Records supplied:

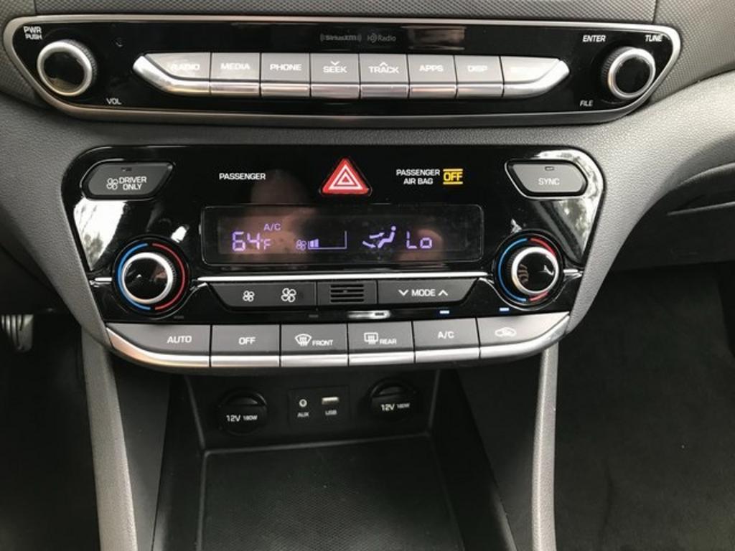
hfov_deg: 63.4
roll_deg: -5.6
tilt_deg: -31.6
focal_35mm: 28
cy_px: 276
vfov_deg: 49.7
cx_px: 368
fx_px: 595
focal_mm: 3.99
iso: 32
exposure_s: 1/30
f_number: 1.8
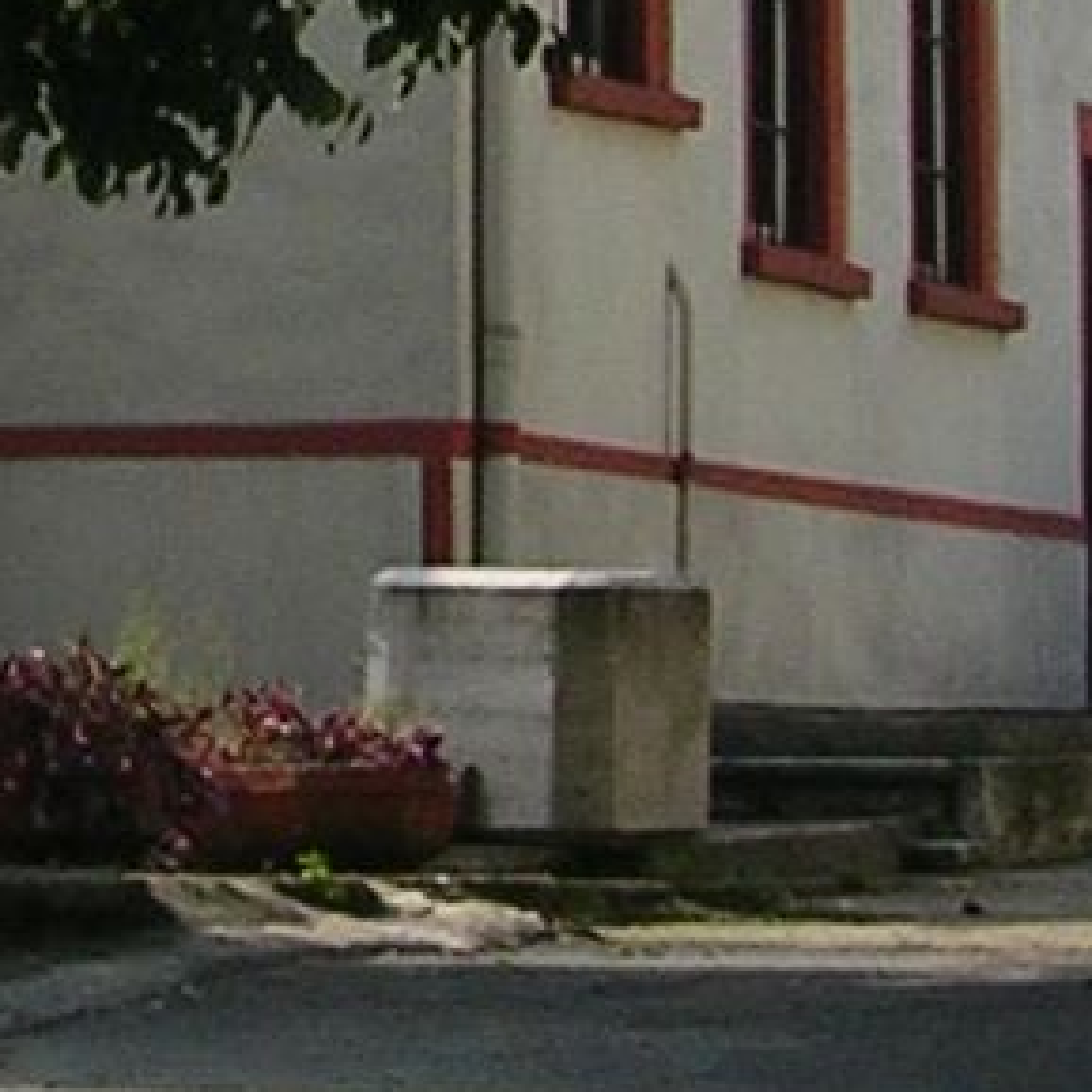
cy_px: -1047
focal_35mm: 301
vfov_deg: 5.7
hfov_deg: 5.7
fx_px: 10743
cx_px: -650
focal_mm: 7.8
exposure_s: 1/302
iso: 64
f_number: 4.8
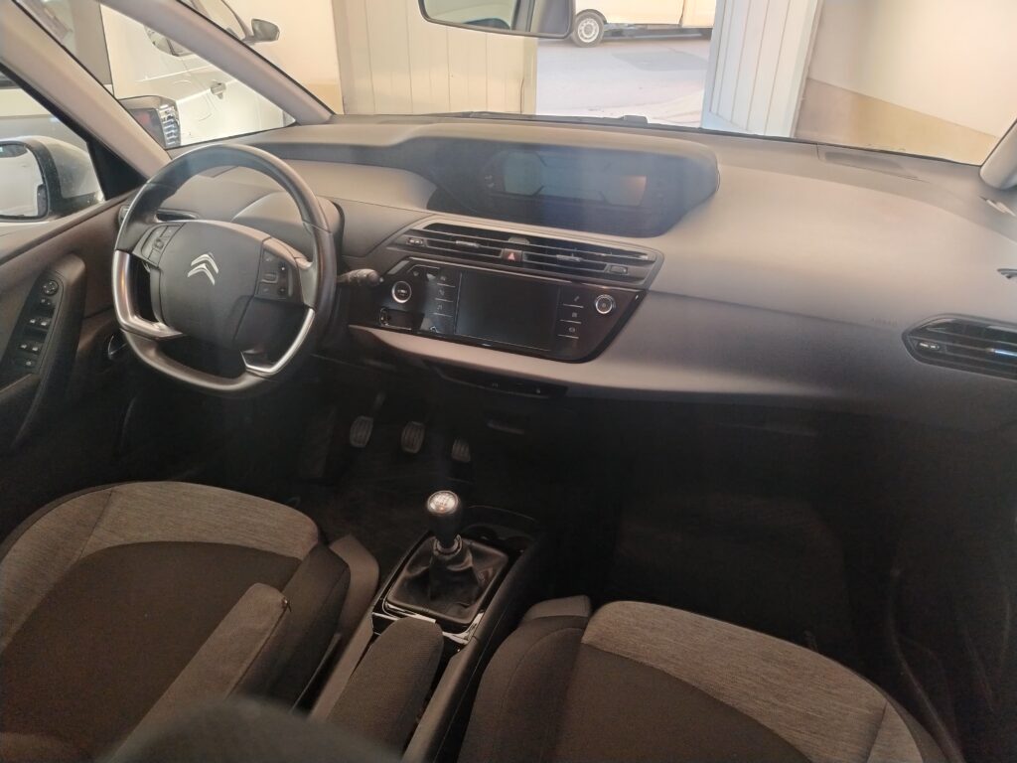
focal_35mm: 24
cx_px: 508
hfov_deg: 71.6
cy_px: 382
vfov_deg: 56.8
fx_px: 705
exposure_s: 1/33.3
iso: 816
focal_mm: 5.25
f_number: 1.75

What the task asks:
An exact copy of the lines from the one with "exposure_s: 1/302" through the last line of the records, inclusive, is required, with all pictures left out.

Task answer:
exposure_s: 1/302
iso: 64
f_number: 4.8
focal_35mm: 24
cx_px: 508
hfov_deg: 71.6
cy_px: 382
vfov_deg: 56.8
fx_px: 705
exposure_s: 1/33.3
iso: 816
focal_mm: 5.25
f_number: 1.75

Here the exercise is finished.